Joby’s advantages stem from time and capital. They started earlier and have more flight test hours than most competitors. Toyota has invested nearly $800 million in the company. Joby raised additional capital through a SPAC merger and secured a Department of Defense contract to demonstrate the aircraft for military logistics. The military work provides flight hours, operational experience, and credibility with regulators who want evidence of reliability outside controlled test environments.

Why Is Software the Real Certification Challenge?

Flying an aircraft with six tilting electric motors, managing power distribution across independent battery packs, and handling hover-to-cruise transitions while meeting FAA handling-qualities standards is fundamentally a software problem. No human pilot can independently modulate six propeller speeds manually. The fly-by-wire system is the pilot; the human in the seat is the mission manager.

The FAA’s software assurance guidance, DO-178C, defines design assurance levels from A through E. Flight-critical software must meet Level A — the most stringent tier. Every line of code is tested, every logic path verified, and the entire development process audited. It is expensive and time-consuming, and it is the appropriate standard for software that keeps an aircraft in the air.

When Will Joby Actually Get Certified?

Joby is targeting mid-2026 for type certification and the start of commercial operations. Some analysts consider this optimistic. Certification programs for clean-sheet aircraft almost always run long — the Eclipse 500, HondaJet, and Cirrus SF50 all experienced delays, and those were conventional airplanes. Joby is certifying a novel aircraft in a novel category under rules still being finalized.

Even if the timeline slips to 2027, the depth of the FAA’s engagement is significant. Special conditions have been published, means of compliance are largely agreed upon, and the flight test program is mature. The question has shifted from if eVTOL aircraft will be certified to when, and what initial operating limitations will apply.

What Does This Mean for Pilots Already Flying?

If eVTOL aircraft enter the national airspace system in meaningful numbers, expect new traffic patterns around urban areas, new airspace designations around vertiports, potential integration with existing helicopter routes, and eventually autonomous operations that reshape the pilot workforce. The airspace integration question is where complexity increases for everyone already in the system.

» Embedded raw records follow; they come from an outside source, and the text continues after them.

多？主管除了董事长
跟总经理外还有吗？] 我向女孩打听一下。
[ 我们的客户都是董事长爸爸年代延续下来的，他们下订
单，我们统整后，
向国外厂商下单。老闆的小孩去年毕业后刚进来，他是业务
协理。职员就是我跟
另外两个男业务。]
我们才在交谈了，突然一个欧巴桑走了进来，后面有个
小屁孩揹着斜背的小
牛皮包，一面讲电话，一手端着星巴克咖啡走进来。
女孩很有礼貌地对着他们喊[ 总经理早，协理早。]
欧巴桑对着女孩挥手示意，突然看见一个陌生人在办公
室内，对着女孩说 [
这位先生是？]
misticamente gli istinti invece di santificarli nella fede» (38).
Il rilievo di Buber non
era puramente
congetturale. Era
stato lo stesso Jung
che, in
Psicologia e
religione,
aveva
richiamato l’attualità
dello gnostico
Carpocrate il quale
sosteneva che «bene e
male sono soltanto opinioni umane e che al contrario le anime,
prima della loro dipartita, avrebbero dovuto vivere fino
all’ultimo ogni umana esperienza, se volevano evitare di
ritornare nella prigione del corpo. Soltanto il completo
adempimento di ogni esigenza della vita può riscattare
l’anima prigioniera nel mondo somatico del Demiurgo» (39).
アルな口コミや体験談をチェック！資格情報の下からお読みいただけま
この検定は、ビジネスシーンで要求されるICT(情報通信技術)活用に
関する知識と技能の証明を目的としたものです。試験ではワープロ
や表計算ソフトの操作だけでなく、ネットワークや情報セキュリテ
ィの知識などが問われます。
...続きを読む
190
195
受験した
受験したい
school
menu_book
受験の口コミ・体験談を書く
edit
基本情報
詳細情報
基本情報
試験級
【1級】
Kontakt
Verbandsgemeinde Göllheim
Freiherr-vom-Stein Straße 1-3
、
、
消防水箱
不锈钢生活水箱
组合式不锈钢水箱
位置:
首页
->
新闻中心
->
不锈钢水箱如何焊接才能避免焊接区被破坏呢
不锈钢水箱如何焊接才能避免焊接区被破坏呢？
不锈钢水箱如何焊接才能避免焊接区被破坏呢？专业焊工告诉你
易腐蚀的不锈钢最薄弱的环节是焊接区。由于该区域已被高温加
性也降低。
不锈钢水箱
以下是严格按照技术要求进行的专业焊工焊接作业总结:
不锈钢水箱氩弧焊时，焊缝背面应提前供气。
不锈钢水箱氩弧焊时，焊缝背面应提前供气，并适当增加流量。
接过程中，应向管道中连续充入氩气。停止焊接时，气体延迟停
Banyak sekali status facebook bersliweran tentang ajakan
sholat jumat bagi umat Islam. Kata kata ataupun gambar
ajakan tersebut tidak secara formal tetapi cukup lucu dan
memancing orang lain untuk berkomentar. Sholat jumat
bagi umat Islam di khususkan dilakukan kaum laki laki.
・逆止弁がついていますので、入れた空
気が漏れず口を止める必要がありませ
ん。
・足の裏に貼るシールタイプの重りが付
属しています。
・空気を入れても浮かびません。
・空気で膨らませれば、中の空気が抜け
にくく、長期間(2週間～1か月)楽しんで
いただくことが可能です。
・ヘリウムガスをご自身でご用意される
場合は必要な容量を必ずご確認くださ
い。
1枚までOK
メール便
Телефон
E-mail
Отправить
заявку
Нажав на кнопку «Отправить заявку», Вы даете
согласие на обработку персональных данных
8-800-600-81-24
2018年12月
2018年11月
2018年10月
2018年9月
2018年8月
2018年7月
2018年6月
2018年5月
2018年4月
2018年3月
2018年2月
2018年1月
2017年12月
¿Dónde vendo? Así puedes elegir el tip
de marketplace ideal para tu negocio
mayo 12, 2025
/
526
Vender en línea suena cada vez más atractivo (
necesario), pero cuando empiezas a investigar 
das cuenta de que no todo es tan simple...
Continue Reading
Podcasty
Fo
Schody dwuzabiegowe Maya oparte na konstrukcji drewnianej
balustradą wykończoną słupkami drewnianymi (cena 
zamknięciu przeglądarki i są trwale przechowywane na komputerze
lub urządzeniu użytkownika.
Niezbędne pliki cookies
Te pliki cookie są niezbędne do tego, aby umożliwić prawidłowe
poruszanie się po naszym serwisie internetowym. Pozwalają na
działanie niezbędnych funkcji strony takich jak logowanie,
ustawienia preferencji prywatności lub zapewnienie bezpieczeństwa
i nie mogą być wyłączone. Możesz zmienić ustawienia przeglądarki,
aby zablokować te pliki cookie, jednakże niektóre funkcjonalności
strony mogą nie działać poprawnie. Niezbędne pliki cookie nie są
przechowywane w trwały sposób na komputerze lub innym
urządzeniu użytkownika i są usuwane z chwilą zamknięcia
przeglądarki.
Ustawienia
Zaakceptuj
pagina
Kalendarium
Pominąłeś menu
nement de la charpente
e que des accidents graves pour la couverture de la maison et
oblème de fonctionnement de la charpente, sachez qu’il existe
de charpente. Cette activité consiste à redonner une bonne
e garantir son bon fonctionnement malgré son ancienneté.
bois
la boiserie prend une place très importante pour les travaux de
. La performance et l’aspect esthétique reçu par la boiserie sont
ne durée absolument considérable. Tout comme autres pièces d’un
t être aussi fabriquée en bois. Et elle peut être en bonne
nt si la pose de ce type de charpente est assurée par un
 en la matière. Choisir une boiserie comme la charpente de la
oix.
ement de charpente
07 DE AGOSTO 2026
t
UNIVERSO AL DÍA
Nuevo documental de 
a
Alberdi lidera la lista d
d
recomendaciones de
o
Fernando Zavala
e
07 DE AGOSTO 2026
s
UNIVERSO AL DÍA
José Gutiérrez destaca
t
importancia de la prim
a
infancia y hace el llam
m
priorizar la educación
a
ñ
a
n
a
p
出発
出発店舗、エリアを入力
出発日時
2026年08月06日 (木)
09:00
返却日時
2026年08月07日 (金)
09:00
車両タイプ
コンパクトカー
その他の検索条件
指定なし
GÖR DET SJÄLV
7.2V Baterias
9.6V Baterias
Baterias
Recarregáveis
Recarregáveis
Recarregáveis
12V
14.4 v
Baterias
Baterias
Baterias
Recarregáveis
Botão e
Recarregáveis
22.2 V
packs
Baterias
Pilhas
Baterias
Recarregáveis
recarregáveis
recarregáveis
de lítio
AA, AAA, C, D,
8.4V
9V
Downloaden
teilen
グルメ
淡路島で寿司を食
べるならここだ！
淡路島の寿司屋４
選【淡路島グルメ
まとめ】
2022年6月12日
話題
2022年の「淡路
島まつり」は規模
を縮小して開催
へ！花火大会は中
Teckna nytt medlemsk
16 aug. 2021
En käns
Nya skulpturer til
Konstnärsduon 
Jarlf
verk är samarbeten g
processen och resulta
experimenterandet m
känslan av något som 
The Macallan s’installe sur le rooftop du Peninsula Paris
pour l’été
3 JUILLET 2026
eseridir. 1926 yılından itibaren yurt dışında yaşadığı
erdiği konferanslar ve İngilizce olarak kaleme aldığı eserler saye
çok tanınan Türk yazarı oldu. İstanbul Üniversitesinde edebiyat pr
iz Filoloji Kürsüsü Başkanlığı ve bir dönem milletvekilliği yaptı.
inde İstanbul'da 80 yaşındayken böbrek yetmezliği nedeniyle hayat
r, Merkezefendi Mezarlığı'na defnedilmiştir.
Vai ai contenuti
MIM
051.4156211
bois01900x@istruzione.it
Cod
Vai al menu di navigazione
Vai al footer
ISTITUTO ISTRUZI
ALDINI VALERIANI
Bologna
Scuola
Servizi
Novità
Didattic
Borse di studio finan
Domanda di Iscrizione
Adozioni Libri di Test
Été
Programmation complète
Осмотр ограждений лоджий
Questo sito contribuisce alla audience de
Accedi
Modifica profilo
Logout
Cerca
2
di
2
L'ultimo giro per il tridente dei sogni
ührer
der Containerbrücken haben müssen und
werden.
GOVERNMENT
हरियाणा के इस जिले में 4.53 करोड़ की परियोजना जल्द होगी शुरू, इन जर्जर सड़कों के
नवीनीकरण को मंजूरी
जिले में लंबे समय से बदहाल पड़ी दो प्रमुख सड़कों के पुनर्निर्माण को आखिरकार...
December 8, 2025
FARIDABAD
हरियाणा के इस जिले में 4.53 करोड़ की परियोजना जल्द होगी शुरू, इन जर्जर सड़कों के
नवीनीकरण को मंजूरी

Whether the business case closes, passengers materialize, and charging infrastructure scales fast enough remain open questions. But from a pure engineering and certification standpoint, Joby’s S4 is the most likely eVTOL aircraft to receive an FAA type certificate first.

Key Takeaways

• Joby Aviation filed for FAA type certification in 2018 and has completed over 85% of its means-of-compliance documentation — further than any U.S. eVTOL competitor.
• The S4 cruises at 200 mph with 150-mile range, using six electric tilt-rotor motors with dramatically fewer moving parts than a helicopter engine.
• Real limitations remain: battery degradation over time, charging infrastructure buildout, weather capability gaps, and a nonexistent pilot training pipeline for the new powered-lift category.
• Software is the core certification challenge — the fly-by-wire system must meet DO-178C Level A standards, the highest assurance level for flight-critical code.
• Certification is expected in mid-2026 to 2027, which would make the S4 the first FAA-certified eVTOL aircraft in the United States.